Tragedia ferroviaria
Scontro fra due treni in Spagna
Il bilancio è destinato ancora ad aggravarsi, ma l’incidente ferroviario avvenuto domenica ad Adamuz, nel sud della Spagna, ha già assunto i contorni di una tragedia nazionale. Almeno 39 persone hanno perso la vita nello scontro tra due treni ad alta velocità in Andalusia, a circa duecento chilometri da Malaga. I feriti sono 122: 48 restano ricoverati, tra cui cinque minori, e dodici persone – undici adulti e un bambino – si trovano in terapia intensiva. Gli altri sono stati dimessi dopo le prime cure.
Mentre proseguono le operazioni di identificazione delle vittime, gli investigatori stanno concentrando l’attenzione su una possibile anomalia infrastrutturale. Sui binari è stato individuato un giunto difettoso, con segni evidenti di usura. Secondo i primi rilievi tecnici, il problema non sarebbe recente: il giunto presentava uno spazio anomalo tra le sezioni della rotaia, uno spazio che si sarebbe progressivamente ampliato con il continuo passaggio dei convogli. Un difetto silenzioso, apparentemente tollerato nel tempo, che potrebbe aver avuto un ruolo decisivo nel deragliamento.
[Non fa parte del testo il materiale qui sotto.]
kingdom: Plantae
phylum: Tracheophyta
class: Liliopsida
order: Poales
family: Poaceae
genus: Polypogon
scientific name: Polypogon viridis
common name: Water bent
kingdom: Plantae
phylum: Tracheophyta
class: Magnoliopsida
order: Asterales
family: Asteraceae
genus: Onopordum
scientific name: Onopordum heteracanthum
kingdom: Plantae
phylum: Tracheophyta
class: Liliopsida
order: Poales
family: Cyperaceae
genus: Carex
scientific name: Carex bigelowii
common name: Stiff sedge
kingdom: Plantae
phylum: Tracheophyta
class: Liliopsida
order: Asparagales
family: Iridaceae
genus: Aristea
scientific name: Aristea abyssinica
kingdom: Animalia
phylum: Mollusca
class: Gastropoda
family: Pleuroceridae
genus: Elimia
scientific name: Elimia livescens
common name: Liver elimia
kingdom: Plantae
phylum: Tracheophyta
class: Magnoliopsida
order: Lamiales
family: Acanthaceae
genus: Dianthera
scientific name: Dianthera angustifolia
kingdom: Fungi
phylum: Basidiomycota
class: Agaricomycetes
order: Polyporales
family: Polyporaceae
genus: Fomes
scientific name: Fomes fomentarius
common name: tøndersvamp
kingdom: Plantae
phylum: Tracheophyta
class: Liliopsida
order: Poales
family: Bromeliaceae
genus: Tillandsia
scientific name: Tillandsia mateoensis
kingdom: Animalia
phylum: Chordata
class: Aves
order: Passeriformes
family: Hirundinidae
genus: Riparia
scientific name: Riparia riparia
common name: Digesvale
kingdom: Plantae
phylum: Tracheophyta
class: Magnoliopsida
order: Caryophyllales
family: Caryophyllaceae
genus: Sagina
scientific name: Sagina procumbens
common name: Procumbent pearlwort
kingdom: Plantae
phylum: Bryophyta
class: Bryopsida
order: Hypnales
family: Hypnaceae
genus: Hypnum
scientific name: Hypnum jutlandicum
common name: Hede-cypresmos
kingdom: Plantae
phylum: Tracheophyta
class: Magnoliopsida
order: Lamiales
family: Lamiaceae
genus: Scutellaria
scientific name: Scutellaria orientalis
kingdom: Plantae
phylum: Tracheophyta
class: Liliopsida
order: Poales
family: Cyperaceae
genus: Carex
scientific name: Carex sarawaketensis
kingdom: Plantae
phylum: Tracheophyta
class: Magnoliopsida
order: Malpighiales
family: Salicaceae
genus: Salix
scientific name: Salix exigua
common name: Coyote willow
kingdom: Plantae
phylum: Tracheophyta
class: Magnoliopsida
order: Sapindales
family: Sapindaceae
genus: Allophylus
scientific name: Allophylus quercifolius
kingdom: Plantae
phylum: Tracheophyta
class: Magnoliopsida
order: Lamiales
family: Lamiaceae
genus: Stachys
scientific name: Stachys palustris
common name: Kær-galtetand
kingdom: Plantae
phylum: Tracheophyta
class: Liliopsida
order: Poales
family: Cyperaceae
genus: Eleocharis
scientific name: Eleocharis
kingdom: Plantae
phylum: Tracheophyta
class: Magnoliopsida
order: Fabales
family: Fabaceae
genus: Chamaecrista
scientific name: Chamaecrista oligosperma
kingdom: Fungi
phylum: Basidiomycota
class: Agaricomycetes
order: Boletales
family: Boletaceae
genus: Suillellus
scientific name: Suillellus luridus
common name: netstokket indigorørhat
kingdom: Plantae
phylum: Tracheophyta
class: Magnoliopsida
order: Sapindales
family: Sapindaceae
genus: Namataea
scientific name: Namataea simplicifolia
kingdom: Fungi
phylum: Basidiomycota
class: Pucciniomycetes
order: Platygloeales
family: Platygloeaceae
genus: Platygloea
A essere coinvolto per primo è stato un treno Iryo, in viaggio da Malaga a Madrid, con circa 300 passeggeri a bordo. Alcune carrozze sono deragliate e si sono scontrate con un treno Alvia diretto a Huelva, che trasportava 184 persone. Diverse carrozze di quest’ultimo convoglio sono poi precipitate da un terrapieno alto quattro metri, rendendo difficili e lenti i soccorsi nelle prime ore successive all’impatto. Il ministro dei Trasporti Óscar Puente ha chiarito che il bilancio non è definitivo e ha definito l’incidente «estremamente strano». Lo scontro è avvenuto infatti su un tratto rettilineo, privo di particolari criticità, e la linea era stata ristrutturata lo scorso maggio. Proprio questo elemento rende la pista del giunto difettoso particolarmente delicata, perché solleva interrogativi sui controlli e sulla manutenzione successiva agli interventi.
Il presidente della Giunta andalusa, Juanma Moreno, che ha visitato il luogo dell’incidente, ha parlato di «una catastrofe senza precedenti», invitando alla cautela: «Serviranno ancora ore, forse giorni, per avere un quadro affidabile». Sulla stessa linea Puente, che ha chiesto di evitare «analisi affrettate basate su speculazioni».Anche Renfe ha preso posizione. Il presidente dell’azienda pubblica, Álvaro Fernández Heredia, ha escluso l’errore umano e ha chiesto che la Commissione d’inchiesta sugli incidenti ferroviari, organismo indipendente, possa lavorare senza pressioni. Sia Renfe sia Iryo, partecipata da Trenitalia, stanno fornendo tutta la documentazione richiesta.